*What you need to do*: Swap each "Versandkosten" in the listing below for "Lieferkosten", and keep all other text the same.

====== Dataset extract

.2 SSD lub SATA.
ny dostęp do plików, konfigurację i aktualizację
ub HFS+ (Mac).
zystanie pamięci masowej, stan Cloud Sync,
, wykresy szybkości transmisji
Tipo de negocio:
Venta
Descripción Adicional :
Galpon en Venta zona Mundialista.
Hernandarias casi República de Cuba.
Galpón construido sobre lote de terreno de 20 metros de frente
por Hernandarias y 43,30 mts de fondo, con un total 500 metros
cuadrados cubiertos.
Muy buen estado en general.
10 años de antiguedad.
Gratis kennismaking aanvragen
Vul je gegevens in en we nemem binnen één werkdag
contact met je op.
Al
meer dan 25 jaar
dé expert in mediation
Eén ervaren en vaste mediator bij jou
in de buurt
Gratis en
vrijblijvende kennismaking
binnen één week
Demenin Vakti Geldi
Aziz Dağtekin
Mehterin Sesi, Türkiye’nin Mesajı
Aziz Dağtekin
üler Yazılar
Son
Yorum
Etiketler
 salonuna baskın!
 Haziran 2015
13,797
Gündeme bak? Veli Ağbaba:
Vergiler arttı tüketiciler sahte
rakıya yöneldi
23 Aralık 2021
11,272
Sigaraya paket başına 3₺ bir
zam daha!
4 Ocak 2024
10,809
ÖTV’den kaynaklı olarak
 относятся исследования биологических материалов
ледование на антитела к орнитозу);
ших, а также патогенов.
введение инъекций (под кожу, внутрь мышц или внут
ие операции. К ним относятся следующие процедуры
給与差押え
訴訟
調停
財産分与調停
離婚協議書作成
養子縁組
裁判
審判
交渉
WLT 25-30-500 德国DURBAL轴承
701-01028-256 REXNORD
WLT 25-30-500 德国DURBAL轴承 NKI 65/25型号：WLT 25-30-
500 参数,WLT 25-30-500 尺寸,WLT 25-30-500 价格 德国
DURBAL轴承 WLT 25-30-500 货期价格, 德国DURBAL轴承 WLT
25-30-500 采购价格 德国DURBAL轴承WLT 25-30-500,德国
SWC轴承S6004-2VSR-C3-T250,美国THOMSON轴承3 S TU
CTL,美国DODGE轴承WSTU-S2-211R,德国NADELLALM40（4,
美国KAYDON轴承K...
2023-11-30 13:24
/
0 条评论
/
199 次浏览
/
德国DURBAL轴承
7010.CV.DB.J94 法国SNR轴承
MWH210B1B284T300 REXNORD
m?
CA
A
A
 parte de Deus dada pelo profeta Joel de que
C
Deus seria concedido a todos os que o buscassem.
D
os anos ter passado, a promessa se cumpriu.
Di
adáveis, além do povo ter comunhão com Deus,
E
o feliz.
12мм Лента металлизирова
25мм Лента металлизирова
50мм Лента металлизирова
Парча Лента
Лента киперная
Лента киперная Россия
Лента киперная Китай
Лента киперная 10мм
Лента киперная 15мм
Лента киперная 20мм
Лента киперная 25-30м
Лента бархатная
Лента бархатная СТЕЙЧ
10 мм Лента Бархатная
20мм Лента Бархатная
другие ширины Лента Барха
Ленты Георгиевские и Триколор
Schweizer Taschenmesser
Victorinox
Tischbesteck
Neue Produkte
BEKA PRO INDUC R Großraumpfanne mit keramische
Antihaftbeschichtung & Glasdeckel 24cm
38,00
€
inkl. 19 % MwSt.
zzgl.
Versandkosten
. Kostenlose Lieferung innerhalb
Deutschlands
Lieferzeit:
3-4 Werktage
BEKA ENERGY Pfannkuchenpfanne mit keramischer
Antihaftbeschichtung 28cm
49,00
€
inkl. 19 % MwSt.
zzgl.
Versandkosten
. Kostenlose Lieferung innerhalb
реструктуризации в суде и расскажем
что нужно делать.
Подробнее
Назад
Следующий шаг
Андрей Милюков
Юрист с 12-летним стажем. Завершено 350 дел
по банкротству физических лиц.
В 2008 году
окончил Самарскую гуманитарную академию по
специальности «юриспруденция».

============

*The answer*:
.2 SSD lub SATA.
ny dostęp do plików, konfigurację i aktualizację
ub HFS+ (Mac).
zystanie pamięci masowej, stan Cloud Sync,
, wykresy szybkości transmisji
Tipo de negocio:
Venta
Descripción Adicional :
Galpon en Venta zona Mundialista.
Hernandarias casi República de Cuba.
Galpón construido sobre lote de terreno de 20 metros de frente
por Hernandarias y 43,30 mts de fondo, con un total 500 metros
cuadrados cubiertos.
Muy buen estado en general.
10 años de antiguedad.
Gratis kennismaking aanvragen
Vul je gegevens in en we nemem binnen één werkdag
contact met je op.
Al
meer dan 25 jaar
dé expert in mediation
Eén ervaren en vaste mediator bij jou
in de buurt
Gratis en
vrijblijvende kennismaking
binnen één week
Demenin Vakti Geldi
Aziz Dağtekin
Mehterin Sesi, Türkiye’nin Mesajı
Aziz Dağtekin
üler Yazılar
Son
Yorum
Etiketler
 salonuna baskın!
 Haziran 2015
13,797
Gündeme bak? Veli Ağbaba:
Vergiler arttı tüketiciler sahte
rakıya yöneldi
23 Aralık 2021
11,272
Sigaraya paket başına 3₺ bir
zam daha!
4 Ocak 2024
10,809
ÖTV’den kaynaklı olarak
 относятся исследования биологических материалов
ледование на антитела к орнитозу);
ших, а также патогенов.
введение инъекций (под кожу, внутрь мышц или внут
ие операции. К ним относятся следующие процедуры
給与差押え
訴訟
調停
財産分与調停
離婚協議書作成
養子縁組
裁判
審判
交渉
WLT 25-30-500 德国DURBAL轴承
701-01028-256 REXNORD
WLT 25-30-500 德国DURBAL轴承 NKI 65/25型号：WLT 25-30-
500 参数,WLT 25-30-500 尺寸,WLT 25-30-500 价格 德国
DURBAL轴承 WLT 25-30-500 货期价格, 德国DURBAL轴承 WLT
25-30-500 采购价格 德国DURBAL轴承WLT 25-30-500,德国
SWC轴承S6004-2VSR-C3-T250,美国THOMSON轴承3 S TU
CTL,美国DODGE轴承WSTU-S2-211R,德国NADELLALM40（4,
美国KAYDON轴承K...
2023-11-30 13:24
/
0 条评论
/
199 次浏览
/
德国DURBAL轴承
7010.CV.DB.J94 法国SNR轴承
MWH210B1B284T300 REXNORD
m?
CA
A
A
 parte de Deus dada pelo profeta Joel de que
C
Deus seria concedido a todos os que o buscassem.
D
os anos ter passado, a promessa se cumpriu.
Di
adáveis, além do povo ter comunhão com Deus,
E
o feliz.
12мм Лента металлизирова
25мм Лента металлизирова
50мм Лента металлизирова
Парча Лента
Лента киперная
Лента киперная Россия
Лента киперная Китай
Лента киперная 10мм
Лента киперная 15мм
Лента киперная 20мм
Лента киперная 25-30м
Лента бархатная
Лента бархатная СТЕЙЧ
10 мм Лента Бархатная
20мм Лента Бархатная
другие ширины Лента Барха
Ленты Георгиевские и Триколор
Schweizer Taschenmesser
Victorinox
Tischbesteck
Neue Produkte
BEKA PRO INDUC R Großraumpfanne mit keramische
Antihaftbeschichtung & Glasdeckel 24cm
38,00
€
inkl. 19 % MwSt.
zzgl.
Lieferkosten
. Kostenlose Lieferung innerhalb
Deutschlands
Lieferzeit:
3-4 Werktage
BEKA ENERGY Pfannkuchenpfanne mit keramischer
Antihaftbeschichtung 28cm
49,00
€
inkl. 19 % MwSt.
zzgl.
Lieferkosten
. Kostenlose Lieferung innerhalb
реструктуризации в суде и расскажем
что нужно делать.
Подробнее
Назад
Следующий шаг
Андрей Милюков
Юрист с 12-летним стажем. Завершено 350 дел
по банкротству физических лиц.
В 2008 году
окончил Самарскую гуманитарную академию по
специальности «юриспруденция».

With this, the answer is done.